* _Task 1_
Reproduce the listing that comes after the passage on Britain below, line for line, leaving out the pictures.

* _Excerpted text_
━━━━━━━━
Want to see libertarian utopia at work? Come to Britain. Like I said, even America has post offices. Britain has “post office” signs on…corner shops, because they’re supposed to double up. The incredible waiting lists for doctors…the fact that you might wait hours for an ambulance even if you’re (LOL) dying of a heart attack…is by design, it’s a product of underinvestment. Meanwhile, what libertarian offers as a fix for all this? “Freeports,” meaning…get this…zones where “normal” laws don’t apply, and you can…I guess…build sweatshops or use child labour or hope to do whatever else you like because no one’s really looking anyways. Hey, it’s a Freeport! Do whatever you like on your yacht, Vladimir. Guys, is that El Chapo docking in a nuclear submarine? Wait…Jesus…is that Xi Jinping himself on an 18th century gunship rowed by chained up 12 year olds? I kid, but you get the idea.

Now imagine what happens when the Trumpists get hold of this — that Britain’s gone further in building libertarian utopia in many ways than the States has, that It’s possible to be even more radical and ambitious in totally deconstructing the basic functions of a modern society. That no, nobody needs an NHS or BBC — it’s totally OK to wait six hours for an ambulance while you’re having a stroke and your face is melting off. That a society needs no working systems at all, and everything can be privatized, beginning with Post Offices to ambulances. Forget healthcare. Water systems? Food systems? Energy grids? The rule of law itself? Who needs them! LOL — it’s every for himself out here, I guess you’d better go get yourself an AK-47, tough guy! Hey, I hear there’s some gig work doing child labour down at the Freeport!

What happens then? Then they double down on their quest to “drown government in a bathtub” — except when it’s about building secret polices to check if kids and teachers are gay, or women are being “aided and abetted.” Bang. There goes any last vestige of a functioning society. Britain is a bumbling drunk at this project of social deconstruction — it doesn’t have the committed, hardened mass fascist movement America does. In America, it won’t just be about deconstructing functioning social systems — it’ll be about building shadow institutions, secret polices, morality polices, everyday vigilantism, the things of genuine authoritarianism. Imagine dystopian Britain’s attempt at libertarian utopia — but with guns, run by Trump, every neighborhood policed by a militant, and it all cheered on by the enraged Trumpets masses.
━━━━━━━━
* _Input data_
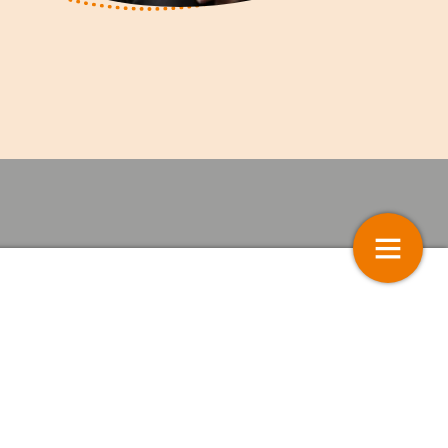
Het panel bespreekt…
5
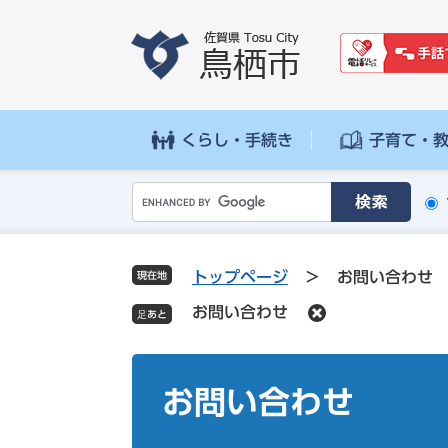
ペ
メ
ー
ニ
ジ
ュ
の
ー
先
を
頭
飛
くらし・手続き
子育て・
で
ば
す
し
G
。
て
o
本
o
文
g
へ
トップページ
>
お問い合わせ
現在地
l
お問い合わせ
e
カ
ス
本
タ
文
お問い合わせ
ム
検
━━━━━━━━
* _Task 2_
In the passage on Britain, how long is someone having a stroke said to wait for an ambulance?

* _Written response 1_
Het panel bespreekt…
5
ペ
メ
ー
ニ
ジ
ュ
の
ー
先
を
頭
飛
くらし・手続き
子育て・
で
ば
す
し
G
。
て
o
本
o
文
g
へ
トップページ
>
お問い合わせ
現在地
l
お問い合わせ
e
カ
ス
本
タ
文
お問い合わせ
ム
検

* _Written response 2_
Six hours.